Above poster's idea is good, with fancy betas but I think you have more tanks than youd need. Cons will breed like crazy, you'll be filled to the brim with them and no lfs is desperately seeking em trust me, so bad idea there.

With the size of tanks you have you could do some small angels (I mean the extra small ones) most barbs, danios, any livebearing fish.

You may never realize a profit but if you do it's going to be with common fish that lots of people want ie. those I mentioned just before. Id go with some guppies, pick a nice variety you can get both males and females of and line breed for a particular desirable trait. LFS always have multiple guppy tanks and guppies always sell so you should be able to move them. Platies and swordtails are also a good bet, even some mollies.

If you happen upon some really spectacular specimens of a particular common breed, for example zebra danios (unlikely with this breed lol) grab them and breed them. The lfs will always carry that species but if you can supply a constant stream of nicer looking ones they might make you the primary supplier. I have some red glass rosy barbs like this. We see them in the stores often but the store fish are drab and misshapen compared to ours and as a result we have lfs after ours now. Ironically we purchased the fish from one of those lfs and they looked just as good when in store and the manager has a huge fish room he breeds in, and hes bred rosy barbs before but he didnt snap any of those up so hes left with the poorer stock coming in from farms. If there's a few lfs around take a look at them all and mark the best stuff, look it up on the net and see if you can breed them with your setups, if so go back and grab em.

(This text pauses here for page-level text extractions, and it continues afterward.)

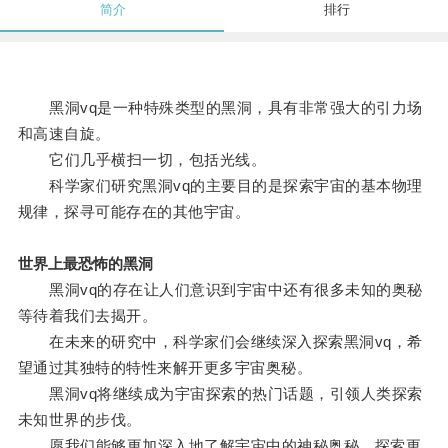
简介
排行
黑洞vq是一种特殊类型的黑洞，具有非常强大的引力场
和高速自旋。
它们几乎横扫一切，包括光线。
科学家们研究黑洞vq的主要目的是探索宇宙的基本物理
规律，探寻可能存在的其他宇宙。
世界上最恐怖的黑洞
黑洞vq的存在让人们意识到宇宙中还有很多未知的奥秘
等待着我们去揭开。
在未来的研究中，科学家们会继续深入探索黑洞vq，希
望通过其独特的特性来解开更多宇宙奥秘。
黑洞vq将继续成为宇宙探索的热门话题，引领人类探索
未知世界的步伐。
愿我们能够更加深入地了解宇宙中的神秘奥秘，探索更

The other route to go for money making is to breed rare and exotic fish that few people can get their hands on. Problem is getting the initial fish, replicating their breeding environments and then finding enough people to offload these expensive suckers too.

Discus are probably one of the best species to go with Id imagine, as they sell for quite a bit, are in demand and lfs can carry hundreds of them at a time (small ones anyways) but your tanks are too small and youd need to buy many good specimens and then hope for a pair.

IMO best bet is small cheap fish that are highly desirable and easy to breed in your setups. Make sure you use at least one tank just to look at though, otherwise it can get to feeling like a job :D.
 
Too small to breed discuses in my opinion. Try shell dwellers? Those aren't as common as some cichilids like convicts.
 
breed jewels, yellows, maingano, bristlenose,venustus. i breed all them in 60 litre tanks. easy and pretty decent return. i dont know what prices are like there but i work in an aquarium and we sell all those livebearers for $3.50 each, which means we would give you maybe 50 cents a fish. 200 guppies equals $100 where as we sell jewelled for $12 meaning we buy em for $5. 200 jewelled equals $1000. ah decisions, decisions.